Como funciona o pagamento
As RPVs devem ser quitadas em até dois meses após a ordem do juiz. Depois da liberação dos recursos, os tribunais iniciam a fase de processamento, quando são abertas contas na Caixa Econômica Federal ou no Banco do Brasil para depósito.
A data exata do crédito é definida pelos TRFs, de acordo com seus próprios cronogramas. O beneficiário pode consultar as informações no site do tribunal responsável pelo processo ou diretamente com o advogado.
No sistema de consulta, o valor aparece no campo “Valor inscrito na proposta”. Quando o pagamento é efetuado, o status passa a constar como “Pago total ao juízo”. Em São Paulo e Mato Grosso do Sul, a consulta deve ser feita no site do Tribunal Regional Federal da 3ª Região, informando CPF, número da OAB do advogado ou número do processo.

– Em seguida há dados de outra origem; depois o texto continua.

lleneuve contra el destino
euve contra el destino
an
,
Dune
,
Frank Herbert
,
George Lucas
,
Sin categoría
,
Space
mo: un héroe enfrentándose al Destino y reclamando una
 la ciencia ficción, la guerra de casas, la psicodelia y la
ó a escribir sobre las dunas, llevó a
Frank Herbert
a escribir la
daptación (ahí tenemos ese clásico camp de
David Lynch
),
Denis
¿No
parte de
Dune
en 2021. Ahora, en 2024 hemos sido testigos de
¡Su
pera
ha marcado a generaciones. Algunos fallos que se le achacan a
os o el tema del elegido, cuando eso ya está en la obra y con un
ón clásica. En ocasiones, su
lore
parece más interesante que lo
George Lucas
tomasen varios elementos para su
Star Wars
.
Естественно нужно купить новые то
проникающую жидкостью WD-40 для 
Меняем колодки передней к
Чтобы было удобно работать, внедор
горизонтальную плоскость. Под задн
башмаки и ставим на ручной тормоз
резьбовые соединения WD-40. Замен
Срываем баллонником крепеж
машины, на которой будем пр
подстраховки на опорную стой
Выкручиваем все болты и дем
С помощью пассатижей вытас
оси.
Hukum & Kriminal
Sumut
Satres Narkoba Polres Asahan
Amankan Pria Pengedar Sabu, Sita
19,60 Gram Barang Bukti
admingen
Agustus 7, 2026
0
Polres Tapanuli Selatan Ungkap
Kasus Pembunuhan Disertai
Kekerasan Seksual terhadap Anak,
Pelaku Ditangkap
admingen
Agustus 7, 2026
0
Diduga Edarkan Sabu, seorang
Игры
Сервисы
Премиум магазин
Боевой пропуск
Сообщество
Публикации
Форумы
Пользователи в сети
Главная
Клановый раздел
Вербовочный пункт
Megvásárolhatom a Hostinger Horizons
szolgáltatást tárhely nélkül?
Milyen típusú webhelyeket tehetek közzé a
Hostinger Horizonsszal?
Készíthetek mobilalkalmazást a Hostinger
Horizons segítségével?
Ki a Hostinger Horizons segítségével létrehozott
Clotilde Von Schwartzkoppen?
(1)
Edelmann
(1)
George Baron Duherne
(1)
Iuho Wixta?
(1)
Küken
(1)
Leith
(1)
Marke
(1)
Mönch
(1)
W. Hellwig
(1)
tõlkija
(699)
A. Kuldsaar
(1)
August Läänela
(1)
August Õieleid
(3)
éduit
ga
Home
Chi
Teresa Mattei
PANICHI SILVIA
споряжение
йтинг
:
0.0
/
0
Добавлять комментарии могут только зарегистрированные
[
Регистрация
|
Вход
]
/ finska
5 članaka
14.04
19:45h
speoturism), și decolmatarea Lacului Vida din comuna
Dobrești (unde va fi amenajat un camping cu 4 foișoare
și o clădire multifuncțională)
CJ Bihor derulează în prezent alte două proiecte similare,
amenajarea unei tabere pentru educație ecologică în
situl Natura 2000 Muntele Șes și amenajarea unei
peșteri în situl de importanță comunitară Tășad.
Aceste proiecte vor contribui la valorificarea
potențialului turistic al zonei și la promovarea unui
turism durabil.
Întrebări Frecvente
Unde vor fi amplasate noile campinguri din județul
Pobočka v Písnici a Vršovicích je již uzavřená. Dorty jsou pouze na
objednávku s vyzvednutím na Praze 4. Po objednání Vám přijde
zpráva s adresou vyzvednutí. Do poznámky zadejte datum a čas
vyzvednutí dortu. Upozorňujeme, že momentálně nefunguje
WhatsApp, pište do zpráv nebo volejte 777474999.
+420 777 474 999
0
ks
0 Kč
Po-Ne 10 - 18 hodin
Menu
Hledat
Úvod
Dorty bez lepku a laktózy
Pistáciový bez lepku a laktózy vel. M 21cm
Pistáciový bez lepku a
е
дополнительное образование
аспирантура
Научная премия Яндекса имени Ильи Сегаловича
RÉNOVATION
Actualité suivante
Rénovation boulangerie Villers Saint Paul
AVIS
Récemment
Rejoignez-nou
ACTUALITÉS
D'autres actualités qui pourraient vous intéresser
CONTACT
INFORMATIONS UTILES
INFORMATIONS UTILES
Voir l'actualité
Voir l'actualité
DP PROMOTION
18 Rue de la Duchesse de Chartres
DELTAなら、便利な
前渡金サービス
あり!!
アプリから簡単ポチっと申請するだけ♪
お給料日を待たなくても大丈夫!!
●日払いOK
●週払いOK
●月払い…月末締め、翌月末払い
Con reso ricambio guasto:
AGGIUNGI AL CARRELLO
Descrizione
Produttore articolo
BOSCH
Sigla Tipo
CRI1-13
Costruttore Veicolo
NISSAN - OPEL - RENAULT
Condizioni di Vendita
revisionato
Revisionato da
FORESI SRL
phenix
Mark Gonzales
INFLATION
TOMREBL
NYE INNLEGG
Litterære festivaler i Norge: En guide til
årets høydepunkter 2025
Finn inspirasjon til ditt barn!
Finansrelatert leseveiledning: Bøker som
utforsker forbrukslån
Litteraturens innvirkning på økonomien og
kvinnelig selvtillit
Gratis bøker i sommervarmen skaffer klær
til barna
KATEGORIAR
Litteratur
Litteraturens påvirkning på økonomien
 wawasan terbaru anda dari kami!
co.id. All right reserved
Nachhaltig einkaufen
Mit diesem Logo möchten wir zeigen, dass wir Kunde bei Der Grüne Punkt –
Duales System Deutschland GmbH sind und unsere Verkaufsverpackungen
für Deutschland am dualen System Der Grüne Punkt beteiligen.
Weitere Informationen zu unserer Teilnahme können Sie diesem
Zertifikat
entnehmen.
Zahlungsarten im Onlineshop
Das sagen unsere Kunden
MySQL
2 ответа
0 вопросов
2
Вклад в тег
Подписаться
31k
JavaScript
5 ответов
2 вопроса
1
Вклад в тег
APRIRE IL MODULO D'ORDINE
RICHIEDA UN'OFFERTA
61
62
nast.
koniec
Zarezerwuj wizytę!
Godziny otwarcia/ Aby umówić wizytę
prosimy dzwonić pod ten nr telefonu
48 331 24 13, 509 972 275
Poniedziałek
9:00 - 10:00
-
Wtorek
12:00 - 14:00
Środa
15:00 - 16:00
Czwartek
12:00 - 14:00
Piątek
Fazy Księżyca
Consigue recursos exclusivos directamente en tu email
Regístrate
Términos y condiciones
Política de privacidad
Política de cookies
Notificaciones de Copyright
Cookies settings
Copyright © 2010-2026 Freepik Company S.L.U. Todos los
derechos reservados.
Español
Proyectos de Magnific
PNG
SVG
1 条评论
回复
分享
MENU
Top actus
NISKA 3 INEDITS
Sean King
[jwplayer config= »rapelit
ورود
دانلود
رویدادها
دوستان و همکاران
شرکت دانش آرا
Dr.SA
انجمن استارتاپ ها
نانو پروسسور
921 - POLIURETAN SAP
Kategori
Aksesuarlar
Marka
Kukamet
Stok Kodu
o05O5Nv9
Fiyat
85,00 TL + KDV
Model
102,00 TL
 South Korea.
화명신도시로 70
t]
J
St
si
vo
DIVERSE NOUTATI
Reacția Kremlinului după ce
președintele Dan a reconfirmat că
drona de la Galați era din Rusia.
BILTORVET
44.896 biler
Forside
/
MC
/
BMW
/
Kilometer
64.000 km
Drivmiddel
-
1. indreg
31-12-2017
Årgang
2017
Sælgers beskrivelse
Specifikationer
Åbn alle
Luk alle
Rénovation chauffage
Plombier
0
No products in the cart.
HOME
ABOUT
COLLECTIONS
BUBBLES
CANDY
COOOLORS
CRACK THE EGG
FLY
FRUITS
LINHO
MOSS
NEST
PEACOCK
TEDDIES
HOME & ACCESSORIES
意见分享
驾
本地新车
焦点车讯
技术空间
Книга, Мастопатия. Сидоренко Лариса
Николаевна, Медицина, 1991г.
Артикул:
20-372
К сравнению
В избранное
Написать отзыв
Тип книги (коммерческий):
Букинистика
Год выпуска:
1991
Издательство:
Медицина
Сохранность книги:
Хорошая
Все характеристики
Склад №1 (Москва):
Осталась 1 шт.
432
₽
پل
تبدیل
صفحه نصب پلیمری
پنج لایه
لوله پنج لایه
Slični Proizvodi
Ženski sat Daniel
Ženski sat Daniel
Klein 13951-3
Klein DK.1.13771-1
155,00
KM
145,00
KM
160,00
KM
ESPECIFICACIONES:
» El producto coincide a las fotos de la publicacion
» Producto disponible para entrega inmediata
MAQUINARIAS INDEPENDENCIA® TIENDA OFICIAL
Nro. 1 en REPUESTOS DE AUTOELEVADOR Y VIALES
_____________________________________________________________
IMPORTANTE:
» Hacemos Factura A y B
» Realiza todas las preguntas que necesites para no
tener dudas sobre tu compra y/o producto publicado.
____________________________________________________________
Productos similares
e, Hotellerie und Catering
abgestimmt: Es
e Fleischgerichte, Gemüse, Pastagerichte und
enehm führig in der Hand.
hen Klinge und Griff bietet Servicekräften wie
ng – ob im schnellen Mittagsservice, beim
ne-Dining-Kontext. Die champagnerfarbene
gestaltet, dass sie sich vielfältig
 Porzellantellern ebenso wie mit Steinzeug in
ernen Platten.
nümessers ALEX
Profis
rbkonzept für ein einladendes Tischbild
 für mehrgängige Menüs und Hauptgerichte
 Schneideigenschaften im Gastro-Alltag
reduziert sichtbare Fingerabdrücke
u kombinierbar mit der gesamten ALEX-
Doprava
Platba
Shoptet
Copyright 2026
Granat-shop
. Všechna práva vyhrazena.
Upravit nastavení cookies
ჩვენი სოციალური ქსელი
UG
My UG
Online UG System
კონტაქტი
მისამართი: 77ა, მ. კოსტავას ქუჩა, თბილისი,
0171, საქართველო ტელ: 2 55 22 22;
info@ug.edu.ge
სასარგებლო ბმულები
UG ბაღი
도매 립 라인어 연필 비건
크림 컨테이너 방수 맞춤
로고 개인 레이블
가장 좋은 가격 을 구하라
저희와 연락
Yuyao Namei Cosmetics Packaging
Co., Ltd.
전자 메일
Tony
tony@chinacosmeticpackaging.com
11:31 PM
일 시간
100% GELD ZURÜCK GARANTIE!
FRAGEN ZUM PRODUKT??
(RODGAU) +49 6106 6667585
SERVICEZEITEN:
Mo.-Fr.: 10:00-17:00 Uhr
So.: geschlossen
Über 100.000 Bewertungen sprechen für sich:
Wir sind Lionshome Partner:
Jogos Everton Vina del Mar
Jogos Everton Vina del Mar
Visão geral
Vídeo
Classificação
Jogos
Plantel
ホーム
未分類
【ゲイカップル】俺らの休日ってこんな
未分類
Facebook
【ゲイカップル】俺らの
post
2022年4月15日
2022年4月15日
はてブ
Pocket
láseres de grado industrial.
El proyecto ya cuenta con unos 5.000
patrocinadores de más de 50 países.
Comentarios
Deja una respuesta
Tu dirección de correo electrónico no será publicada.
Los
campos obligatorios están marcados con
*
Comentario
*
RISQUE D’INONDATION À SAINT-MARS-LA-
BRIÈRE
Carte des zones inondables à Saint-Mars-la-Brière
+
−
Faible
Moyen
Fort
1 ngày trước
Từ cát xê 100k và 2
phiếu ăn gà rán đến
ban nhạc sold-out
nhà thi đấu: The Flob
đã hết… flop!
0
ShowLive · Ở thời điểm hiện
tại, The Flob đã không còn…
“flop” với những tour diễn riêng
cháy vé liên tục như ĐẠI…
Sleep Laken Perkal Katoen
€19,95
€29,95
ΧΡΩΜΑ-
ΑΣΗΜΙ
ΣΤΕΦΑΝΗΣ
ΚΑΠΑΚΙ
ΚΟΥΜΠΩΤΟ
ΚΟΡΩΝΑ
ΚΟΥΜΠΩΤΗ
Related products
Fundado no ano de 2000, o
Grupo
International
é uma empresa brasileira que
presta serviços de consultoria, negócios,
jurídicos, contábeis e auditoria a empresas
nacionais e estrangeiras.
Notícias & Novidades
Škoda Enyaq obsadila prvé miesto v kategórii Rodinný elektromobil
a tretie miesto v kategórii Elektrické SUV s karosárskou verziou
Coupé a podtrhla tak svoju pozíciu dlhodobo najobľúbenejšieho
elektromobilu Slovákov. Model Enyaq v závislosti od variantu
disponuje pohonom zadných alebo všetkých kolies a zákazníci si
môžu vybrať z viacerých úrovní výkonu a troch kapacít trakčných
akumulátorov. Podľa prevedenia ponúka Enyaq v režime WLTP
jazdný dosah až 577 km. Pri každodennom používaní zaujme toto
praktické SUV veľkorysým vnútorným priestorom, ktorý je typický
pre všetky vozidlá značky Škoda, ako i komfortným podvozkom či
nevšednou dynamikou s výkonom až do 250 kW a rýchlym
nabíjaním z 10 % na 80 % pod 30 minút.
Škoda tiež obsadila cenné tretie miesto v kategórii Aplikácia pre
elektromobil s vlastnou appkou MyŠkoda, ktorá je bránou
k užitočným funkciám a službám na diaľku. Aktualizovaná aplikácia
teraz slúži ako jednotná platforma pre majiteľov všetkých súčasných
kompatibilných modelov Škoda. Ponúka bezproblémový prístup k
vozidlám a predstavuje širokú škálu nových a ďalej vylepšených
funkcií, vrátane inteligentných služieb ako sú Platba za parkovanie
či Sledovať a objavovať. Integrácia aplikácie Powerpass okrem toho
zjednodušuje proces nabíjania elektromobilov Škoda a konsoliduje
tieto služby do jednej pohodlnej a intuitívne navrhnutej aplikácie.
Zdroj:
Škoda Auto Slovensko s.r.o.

RPV ou precatório: qual a diferença?
Os atrasados de até 60 salários mínimos são pagos por RPV, com prazo de até 60 dias para quitação. Quando o valor ultrapassa esse limite, a dívida se torna um precatório, pago apenas uma vez por ano, conforme o calendário estabelecido após o fim do processo e a ordem judicial.
Na consulta processual, a sigla RPV indica requisição de pequeno valor, enquanto PRC identifica precatório.
Valores liberados por região
Além dos R$ 1,4 bilhão destinados a causas previdenciárias, o CJF liberou R$ 1,8 bilhão no total para quitar 149,1 mil pessoas que venceram ações contra o governo em 119,7 mil processos, incluindo servidores públicos.
Confira os valores para ações previdenciárias e assistenciais em cada região:
- TRF da 1ª Região (DF e estados do Norte, Nordeste e Centro-Oeste)
R$ 380,6 milhões para 19.826 beneficiários em 17.033 processos.
- TRF da 2ª Região (RJ e ES)
R$ 85,8 milhões para 5.289 beneficiários em 3.860 processos.
- TRF da 3ª Região (SP e MS)
R$ 127,8 milhões para 5.223 beneficiários em 4.026 processos.
- TRF da 4ª Região (RS, PR e SC)
R$ 437,4 milhões para 29.999 beneficiários em 21.996 processos.
- TRF da 5ª Região (PE, CE, AL, SE, RN e PB)
R$ 193,4 milhões para 15.871 beneficiários em 9.465 processos.
- TRF da 6ª Região (MG)
R$ 169,2 milhões para 10.796 beneficiários em 8.924 processos.
Os pagamentos são feitos em lotes mensais, conforme o mês em que a ordem judicial é emitida.